The states want the court to block the rule.
A group of private plaintiffs and cities, including Boston, Chicago, San Francisco and Albuquerque, also sued Monday to block the implementation of the new rule.

Some loans I took I was promised deferment or forgiveness for teaching or going into public service. I taught at a community college for ten years and never got either one
I’m waiting for a social security post to share my recent experience …
@Ten,
I put up a social security post this morning. Share away.
Find a manner to get these loans into bankruptcy courts for those that need it and then eliminate these programs. Don’t bother with any reasons, just that the exchange of bankruptcy for these kinds of programs is net favorable for the whole category. Teachers, police, non-profit employees, etc. are valuable members of society, but for me it’s a bit of a false category in that most borrowers that don’t qualify are also very important. I find the argument that employees shouldn’t get penalized for actions of their employers pretty persuasive, but consider suspending the program for serious offenses in the form of freezing to 10-year “accounting”…like “you have 6 years in but you won’t get any more credit at this employer until they institute some reforms”.
Eric:
The loans made for education should have the same protection as the loans to people when they buy a house or car, etc..
@Eric,
No need to eliminate the student loan programs. Just allow them to be settled through bankruptcy when necessary. That puts the risk on the lender, where it belongs. Let the marketplace solve this one, instead of letting the government protect the lenders.

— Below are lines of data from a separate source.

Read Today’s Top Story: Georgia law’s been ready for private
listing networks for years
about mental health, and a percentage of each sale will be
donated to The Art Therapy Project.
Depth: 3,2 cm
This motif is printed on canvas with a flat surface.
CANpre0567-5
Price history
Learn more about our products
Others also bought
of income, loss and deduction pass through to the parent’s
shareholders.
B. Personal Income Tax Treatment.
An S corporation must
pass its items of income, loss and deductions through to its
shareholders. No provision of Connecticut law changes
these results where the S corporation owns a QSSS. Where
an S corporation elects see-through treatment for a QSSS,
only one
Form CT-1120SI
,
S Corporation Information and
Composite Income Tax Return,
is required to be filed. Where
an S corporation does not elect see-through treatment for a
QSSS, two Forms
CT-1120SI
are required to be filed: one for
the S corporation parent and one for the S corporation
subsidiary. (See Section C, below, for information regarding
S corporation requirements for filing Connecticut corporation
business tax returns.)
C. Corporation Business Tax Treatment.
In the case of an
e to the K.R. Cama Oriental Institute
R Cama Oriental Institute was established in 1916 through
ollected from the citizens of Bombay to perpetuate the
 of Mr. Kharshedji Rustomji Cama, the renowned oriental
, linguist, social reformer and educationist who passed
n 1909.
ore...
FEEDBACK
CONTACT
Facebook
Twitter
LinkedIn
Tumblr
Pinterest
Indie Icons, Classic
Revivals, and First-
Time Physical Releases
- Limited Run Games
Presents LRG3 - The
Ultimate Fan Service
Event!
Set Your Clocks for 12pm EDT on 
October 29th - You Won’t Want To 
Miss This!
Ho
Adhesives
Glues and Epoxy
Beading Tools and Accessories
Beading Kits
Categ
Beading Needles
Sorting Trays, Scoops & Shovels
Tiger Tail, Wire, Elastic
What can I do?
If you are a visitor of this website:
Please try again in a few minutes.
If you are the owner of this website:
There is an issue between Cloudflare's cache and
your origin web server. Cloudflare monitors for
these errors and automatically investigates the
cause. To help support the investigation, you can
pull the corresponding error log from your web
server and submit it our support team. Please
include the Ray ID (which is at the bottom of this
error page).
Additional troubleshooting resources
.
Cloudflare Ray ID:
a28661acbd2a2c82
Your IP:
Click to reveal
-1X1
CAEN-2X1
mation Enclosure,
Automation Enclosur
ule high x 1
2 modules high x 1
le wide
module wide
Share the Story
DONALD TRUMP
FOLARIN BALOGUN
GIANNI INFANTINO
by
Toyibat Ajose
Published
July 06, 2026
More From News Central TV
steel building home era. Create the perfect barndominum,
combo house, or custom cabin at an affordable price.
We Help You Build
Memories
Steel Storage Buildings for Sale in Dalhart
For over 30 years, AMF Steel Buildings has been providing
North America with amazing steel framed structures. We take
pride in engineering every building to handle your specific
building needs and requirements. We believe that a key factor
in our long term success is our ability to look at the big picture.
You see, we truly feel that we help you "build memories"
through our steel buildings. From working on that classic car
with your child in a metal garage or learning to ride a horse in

The problem with student loans is that there’s no collateral. A default on home or car loan means repossession. Can’t do that with a diploma, or even worse, no diploma.
Eric:
Without the GI bill, I would never had made it through college because the funds were not there or coming from my parents or being paid for by my wife. It would have been a decade of getting a BA with a minor in math rather than three years after leaving the USMC.
The other alternative was to stay in the Corps, go through OCS after finishing college which they would have paid for and then stay in the Corps a number of years while my wife would wonder if I was dead yet or not.
As it is, the one thing the USMC gave me was exposure to tainted water, which I have paid for since I left in 1971. It is amazing too that they keep denying it for hundreds of us that are still alive. If they stall long enough, we will all die anyway from complications coming from that stint.
People are a valuable entity. They are not programmed. They have creative minds allowing them to do the unknown which is allowing us to move forward with the unexpected. Once you educate them, there is a foundation.